## Task instructions
Copy every record below exactly as it stands.

Records excerpted from a collection

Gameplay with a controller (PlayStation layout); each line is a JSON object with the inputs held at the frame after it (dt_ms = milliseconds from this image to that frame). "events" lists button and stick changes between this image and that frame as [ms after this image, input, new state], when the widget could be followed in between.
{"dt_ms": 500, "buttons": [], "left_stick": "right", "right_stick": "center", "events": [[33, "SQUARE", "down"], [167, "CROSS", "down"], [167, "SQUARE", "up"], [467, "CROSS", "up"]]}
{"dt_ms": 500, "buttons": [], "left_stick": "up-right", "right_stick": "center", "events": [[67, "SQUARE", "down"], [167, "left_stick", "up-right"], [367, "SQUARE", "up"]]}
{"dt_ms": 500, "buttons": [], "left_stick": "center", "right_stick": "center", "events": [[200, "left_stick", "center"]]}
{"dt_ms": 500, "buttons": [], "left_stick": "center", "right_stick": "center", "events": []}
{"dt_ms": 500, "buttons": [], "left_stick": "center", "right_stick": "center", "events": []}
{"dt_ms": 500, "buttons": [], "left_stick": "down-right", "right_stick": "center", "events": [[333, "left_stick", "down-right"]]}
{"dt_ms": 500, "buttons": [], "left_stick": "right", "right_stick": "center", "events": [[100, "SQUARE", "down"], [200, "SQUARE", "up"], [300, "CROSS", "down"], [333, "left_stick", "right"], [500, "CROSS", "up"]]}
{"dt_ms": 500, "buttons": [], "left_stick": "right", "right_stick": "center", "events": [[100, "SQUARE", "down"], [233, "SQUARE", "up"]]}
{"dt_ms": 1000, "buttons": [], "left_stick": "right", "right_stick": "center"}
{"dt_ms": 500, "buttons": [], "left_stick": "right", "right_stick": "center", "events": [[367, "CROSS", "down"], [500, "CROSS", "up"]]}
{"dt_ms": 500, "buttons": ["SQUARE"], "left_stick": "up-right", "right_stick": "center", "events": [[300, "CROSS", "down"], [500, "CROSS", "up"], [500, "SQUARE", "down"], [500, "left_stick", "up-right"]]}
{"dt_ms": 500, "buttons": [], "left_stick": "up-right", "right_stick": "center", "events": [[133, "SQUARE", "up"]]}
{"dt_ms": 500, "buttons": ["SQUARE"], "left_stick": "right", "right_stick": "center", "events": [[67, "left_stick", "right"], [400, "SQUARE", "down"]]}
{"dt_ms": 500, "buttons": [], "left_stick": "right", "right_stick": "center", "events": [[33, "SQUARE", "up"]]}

## Written reply
Gameplay with a controller (PlayStation layout); each line is a JSON object with the inputs held at the frame after it (dt_ms = milliseconds from this image to that frame). "events" lists button and stick changes between this image and that frame as [ms after this image, input, new state], when the widget could be followed in between.
{"dt_ms": 500, "buttons": [], "left_stick": "right", "right_stick": "center", "events": [[33, "SQUARE", "down"], [167, "CROSS", "down"], [167, "SQUARE", "up"], [467, "CROSS", "up"]]}
{"dt_ms": 500, "buttons": [], "left_stick": "up-right", "right_stick": "center", "events": [[67, "SQUARE", "down"], [167, "left_stick", "up-right"], [367, "SQUARE", "up"]]}
{"dt_ms": 500, "buttons": [], "left_stick": "center", "right_stick": "center", "events": [[200, "left_stick", "center"]]}
{"dt_ms": 500, "buttons": [], "left_stick": "center", "right_stick": "center", "events": []}
{"dt_ms": 500, "buttons": [], "left_stick": "center", "right_stick": "center", "events": []}
{"dt_ms": 500, "buttons": [], "left_stick": "down-right", "right_stick": "center", "events": [[333, "left_stick", "down-right"]]}
{"dt_ms": 500, "buttons": [], "left_stick": "right", "right_stick": "center", "events": [[100, "SQUARE", "down"], [200, "SQUARE", "up"], [300, "CROSS", "down"], [333, "left_stick", "right"], [500, "CROSS", "up"]]}
{"dt_ms": 500, "buttons": [], "left_stick": "right", "right_stick": "center", "events": [[100, "SQUARE", "down"], [233, "SQUARE", "up"]]}
{"dt_ms": 1000, "buttons": [], "left_stick": "right", "right_stick": "center"}
{"dt_ms": 500, "buttons": [], "left_stick": "right", "right_stick": "center", "events": [[367, "CROSS", "down"], [500, "CROSS", "up"]]}
{"dt_ms": 500, "buttons": ["SQUARE"], "left_stick": "up-right", "right_stick": "center", "events": [[300, "CROSS", "down"], [500, "CROSS", "up"], [500, "SQUARE", "down"], [500, "left_stick", "up-right"]]}
{"dt_ms": 500, "buttons": [], "left_stick": "up-right", "right_stick": "center", "events": [[133, "SQUARE", "up"]]}
{"dt_ms": 500, "buttons": ["SQUARE"], "left_stick": "right", "right_stick": "center", "events": [[67, "left_stick", "right"], [400, "SQUARE", "down"]]}
{"dt_ms": 500, "buttons": [], "left_stick": "right", "right_stick": "center", "events": [[33, "SQUARE", "up"]]}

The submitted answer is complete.